One significant reason so many Central American migrants come to the US to demand asylum is that they already have social networks that can support them as they wait for their claim to be accepted. By removing protections from asylum seekers from Central America, the Trump administration risks stripping them of any support whatsoever as they seek relief outside of their home country said Joan Hodges-Wu, the founder of the Asylum Seeker Assistance Project.
Putting further pressure on asylum seekers and those that might otherwise support them only creates more risks for them as they try to escape poverty and violence, Hodges-Wu told Al Jazeera.
“Asylum seekers are entirely dependent on informal networks for housing, food, transportation, and other necessities until they receive work authorisation; without these networks, asylum seekers are much more likely to experience extreme poverty, continued victimisation, and profound social isolation in the US,” she said.

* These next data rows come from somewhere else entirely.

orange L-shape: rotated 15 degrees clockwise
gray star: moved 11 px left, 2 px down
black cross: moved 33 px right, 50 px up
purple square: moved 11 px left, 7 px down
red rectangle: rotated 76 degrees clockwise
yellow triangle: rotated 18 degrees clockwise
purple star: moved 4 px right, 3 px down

Safe third country agreements?
It’s unclear whether the countries the Trump administration expects migrants to seek asylum in are willing or able to provide relief in the US’s stead.
Mexican Foreign Minister Marcelo Ebrard rejected Trump’s plan, saying Mexico “does not agree with measures that limit asylum or refuge for those that fear for their lives in their country of origin”.
Speaking to reporters on Monday, he added that his country “will not enter any safe third country negotiations without express authorisation of Congress”.
Guatemalan President Jimmy Morales cancelled a Monday meeting in which he was expected to discuss a “safe third country agreement” with Trump in Washington, DC.
“The government of the republic reiterates that at no moment has it contemplated signing an agreement to convert Guatemala into a safe third country,” the Guatemalan government said in a statement.
“Guatemala does not have an asylum system period at this moment,” said Geoff Thale, the vice president for programmes at the Washington Office on Latin America (WOLA), a leading research and advocacy organisation for human rights in the Americas.
Moreover, he added, “the largest single nationality among Central Americans arriving at the US border applying for asylum is Guatemalans fleeing violence, insecurity, persecution. This is a proposal driven more by a US desire to discourage migration than any reasonable assessment of where it’s safe for asylum seekers to go.”
The only way to effectively stop people from migrating to the US is development, says George Escobar, Chief of Services at CASA, an organisation that advocates on behalf of low-income immigrants in Maryland, Pennsylvania, and Virginia.
“What we need is comprehensive investment and partnership in development in the long term to these Central American countries and with Mexico, together, creating programmes and development that will address the root causes of why folks are fleeing,” he told Al Jazeera.